In the United States, understocks, overstocks and returns cost retailers a staggering US.75 trillion a year.
Consumer goods companies in China face similar if not bigger challenges, given the rise of mega promotional periods like the 11-11 and 6-18 shopping festivals.
One retailer trying to tackle this head-on is Bear Electric, a leading Chinese home appliance brand. It’s becomingly increasingly difficult to predict sales volume during seasonal promotion periods, according to Yifeng Li, Bear Electric’s general manager.
The power of data
Just a few years ago, with limited access to sell-out and third-party data, it was incredibly difficult for brands to accurately predict future demands. Yet, the rise of mobile internet has led to a proliferation of data. Brands are now able to gain better visibility of sell-through rate and the true driver of sales. The rise of machine learning and AI has also allowed businesses to mine and analyse data in a more systematic way. However, sifting through and analyzing huge amounts of data can be challenging, especially for companies who don’t have an in-house data team.

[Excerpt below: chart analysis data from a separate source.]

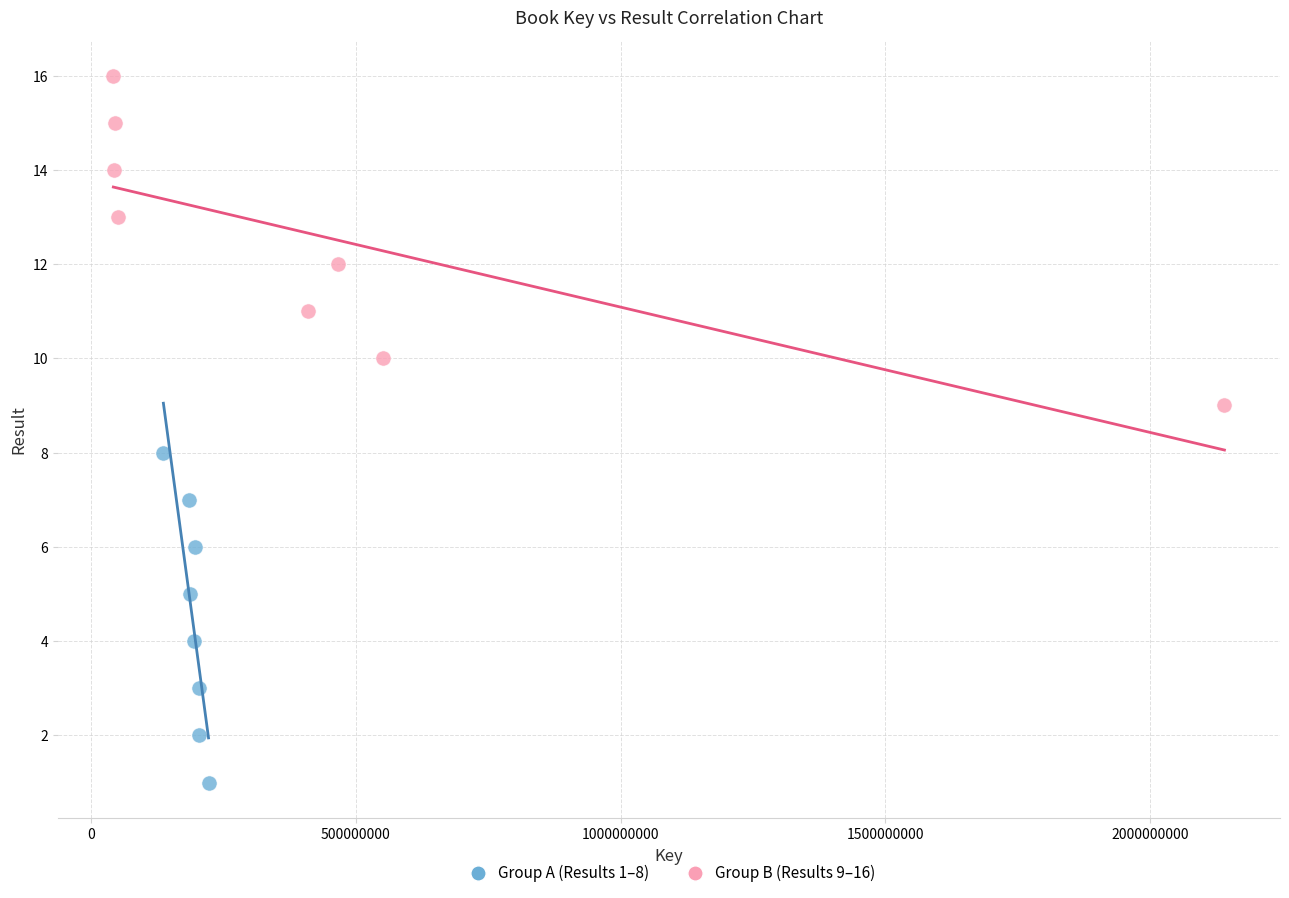

What are all the series names shown in the legend?

Group A (Results 1–8), Group B (Results 9–16)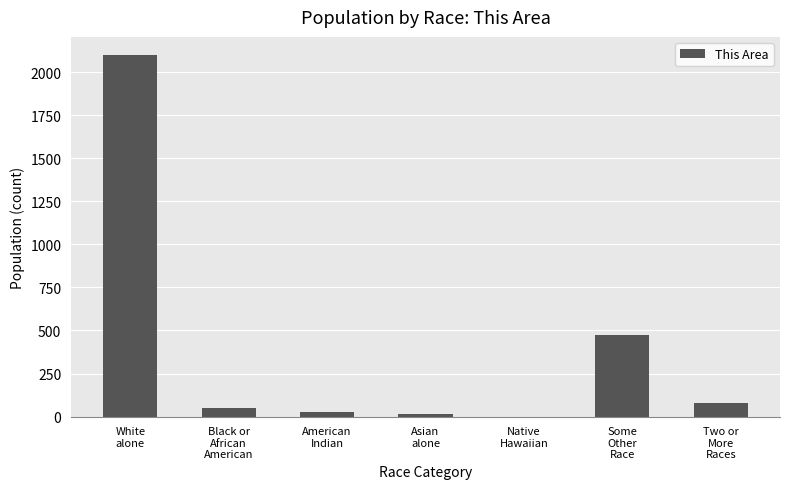

What is the sum of all values?

2739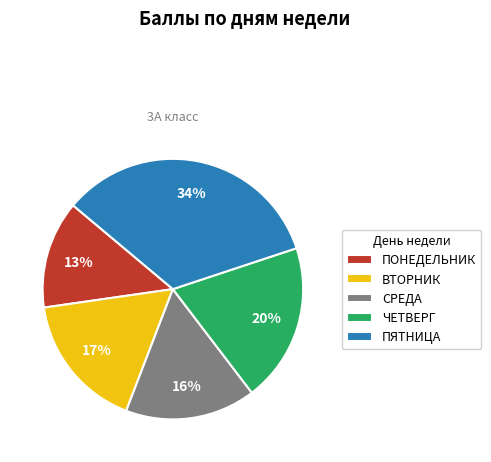

Is the sum of СРЕДА and ЧЕТВЕРГ greater than half?

No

Which is where Artefact comes in.
Our squad of data scientists, data engineers, data consultants and marketing experts help clients develop demand prediction models using big data and AI technologies.
We recently built a forecasting model for an O2O platform in China, allowing its two groups of users – merchants and consumers – to better connect with each other.
Many of the platform’s merchants suffered from unstable sales volume, resulting in a waste of resources, and failure to support rising demand. To rectify this, we worked with the client to provide individual merchants with daily updates of sales volume prediction for the forthcoming two weeks to help them plan inventory, operation and campaigns.
Better prediction, less waste
You cannot make bricks without straws. Similarly, you cannot predict volume without historical data. One challenge that many merchants face was missing sales data. Indeed, many merchants who’d just set up their business, or who operated sporadically in the past, had never experienced an 11-11 or 6-18 shopping event. Without this data, merchants have little or no overview of the amount of stock they need for promotional periods, potentially leading to a huge blow to revenue.
The question then becomes: how should one predict sales volume, especially for big promotional events, with insufficient historical data?
Our solution was a multi-pronged approach, where we leveraged our expertise in data mining and analyses to help merchants ‘fill the gaps’ during special sales periods. While a classic machine learning model is used to predict sales volume for non-promotional periods, we created a prediction model allows us to combine the merchant’s own historical data with data from other merchants of similar profiles to predict sales volume for promotional periods. This new model improved the platform’s forecasting accuracy by 20%.